Джейк поймал ее взгляд, и у Марисы осталось четкое впечатление, что он хотел сказать что-то еще.
Разговор плавно перешел к детям. Непривычно было говорить о таких вещах на первом свидании, особенно учитывая их разницу в возрасте: Марисе двадцать восемь, а Джейк на одиннадцать лет старше.
– Но знаешь, я хочу играть в футбол со своими детьми, – признался он. – Я не хочу быть единственным отцом в школе, который всегда сидит в запасе.
– Ты не такой старый! – заметила Мариса.
– Что ж…
Джейк потянулся, положил одну руку на стол, а другую на спинку стула. У него была непринужденная манера наполнять собой пространство. Марисе нравилось наблюдать за ним.
Кафе начало наполняться гулом обеденной суеты: матери с колясками, бизнесмены в костюмах и девушки в очках и укороченных джинсах с ноутбуками в сумках. Джейку и Марисе приходилось повышать голоса, чтобы услышать друг друга сквозь грохот хромированных стульев и шипение кофе-машины.
– Я, честно говоря, всегда хотела детей, – начала Мариса. – Вроде бы я уже говорила, что моей маме был двадцать один год, когда родилась я и… – Мысль дрейфовала, она злилась на себя за то, что сказала нечто такое, чем не хотела бы делиться. Потом Мариса не могла вспомнить, что именно рассказала ему во время первой встречи, но она точно не хотела говорить слишком много. В голове возник образ красивой, но неопрятной женщины, чье платье под комбинезоном было расстегнуто так, чтобы в любой момент достать грудь и покормить крикливого младенца. Марисе пришлось силой воли изгнать это воспоминание и вернуться к разговору с Джейком. «Не суйся туда, – приказала она сама себе, – и не облажайся».
Она вздохнула, улыбнулась и покрутила чайную ложку.
– Я просто думаю, что было бы здорово: пара детей и собака… – произнеся эти слова, Мариса решила рискнуть. Она небрежно наклонилась вперед и коснулась его запястья. И почувствовала сгусток энергии, словно две молекулы столкнулись и образовали что-то новое.
Джейк выглядел удивленным.

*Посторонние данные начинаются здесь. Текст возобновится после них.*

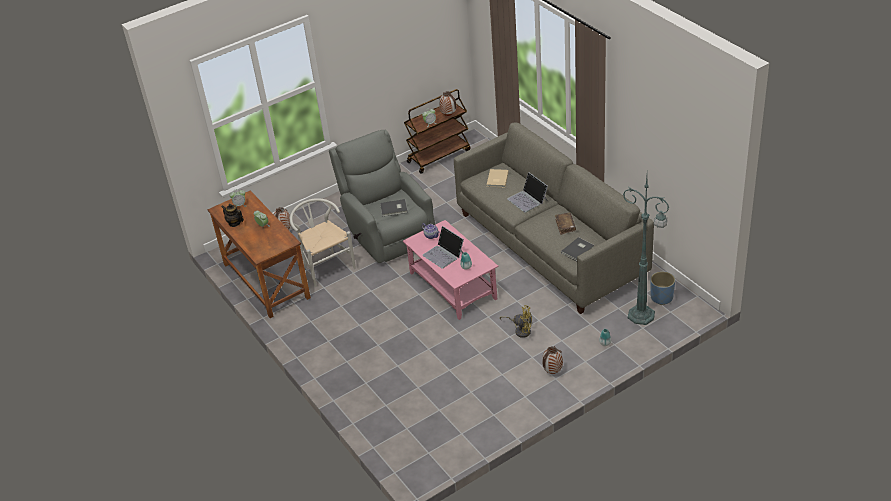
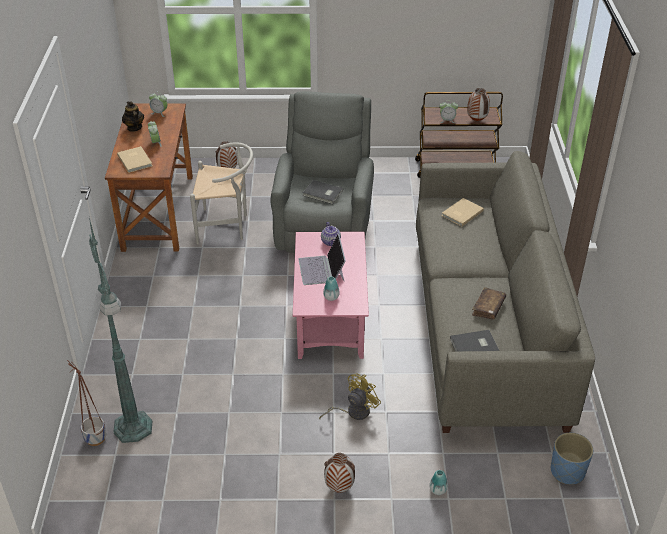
camera: 30 degrees right, 0 degrees up
(263, 243) = (135, 160): none -> beige book
(325, 266) = (226, 226): white chair -> white chair turned 90 degrees clockwise
(384, 427) = (95, 439): none -> planter
(521, 330) = (353, 412): yellow fan -> yellow fan turned 90 degrees counterclockwise
(528, 199) = (474, 253): laptop -> none
(642, 316) = (519, 482): green floor lamp -> green floor lamp (133, 429)

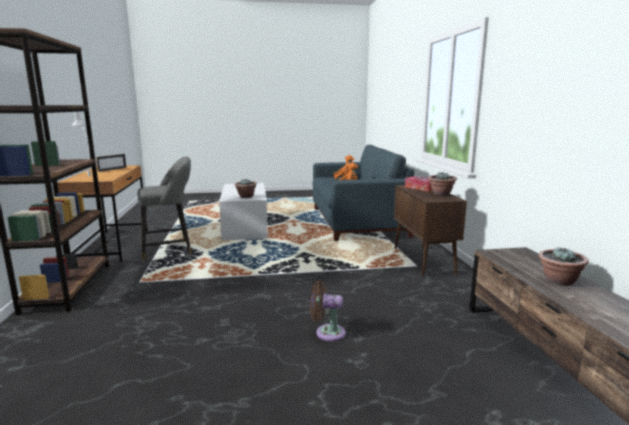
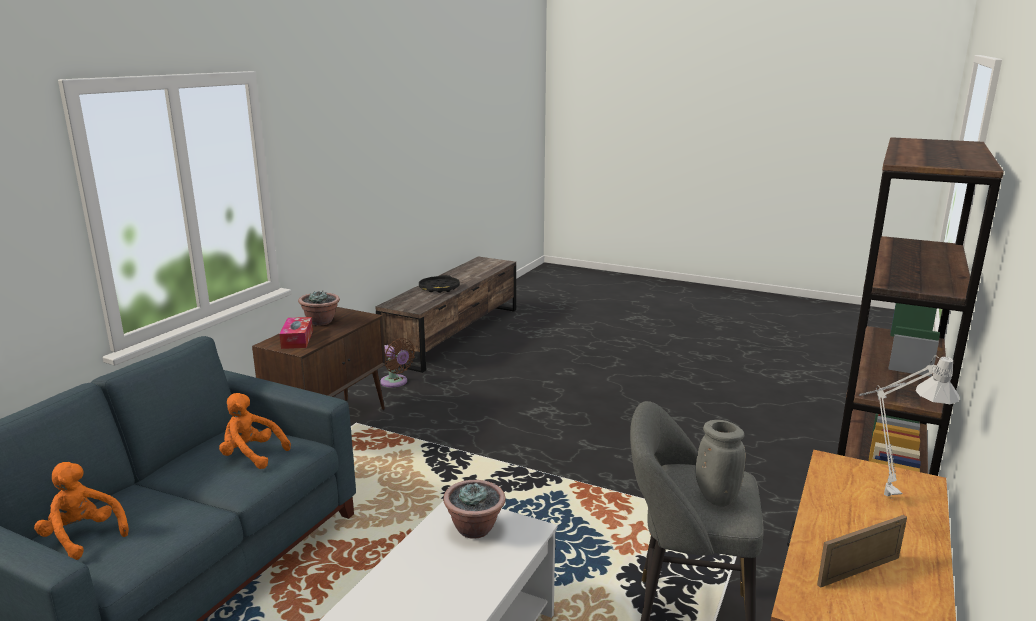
camera: 145 degrees left, 5 degrees up
(156, 186) = (715, 497): none -> grey vase
(327, 333) = (566, 392): brown fan -> brown fan (395, 382)
(559, 281) = (439, 288): potted plant -> black tray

Она быстро убрала руку и продолжила говорить, будто ничего не случилось, хотя все это время подозревала – случилось.
Потом Джейк признается, что с того самого момента, как Мариса коснулась его руки, он уже знал – «она та самая». Фраза похожа на реплику из нарисованных ею сказок, но оказалась правдой.
2
Она переехала в дом, пока Джейк был на работе. Ей удалось справиться в одиночку. Свою студию она разместила в маленькой комнатке в задней части дома, откуда открывался прекрасный вид на сад. Прошлый арендатор использовал это помещение для импровизированного спортзала, и когда Мариса распаковала стол и краски, то заметила на дне шкафа круглый увесистый блин, явно отвалившийся от грифа штанги. Она решила использовать эту штуку в качестве дверного ограничителя.
Заказала в интернете коробки и упаковочную пленку. Лично запаковала все вещи, следя за тем, чтобы каждая любимая кружка была защищена от повреждений, а одежду развесила в специальных контейнерах, предоставленных компанией-перевозчиком. Джейк сказал не возиться так с посудой. «У нас есть все, что нам нужно», – отметил он, и она обрадовалась этому небрежно брошенному нам.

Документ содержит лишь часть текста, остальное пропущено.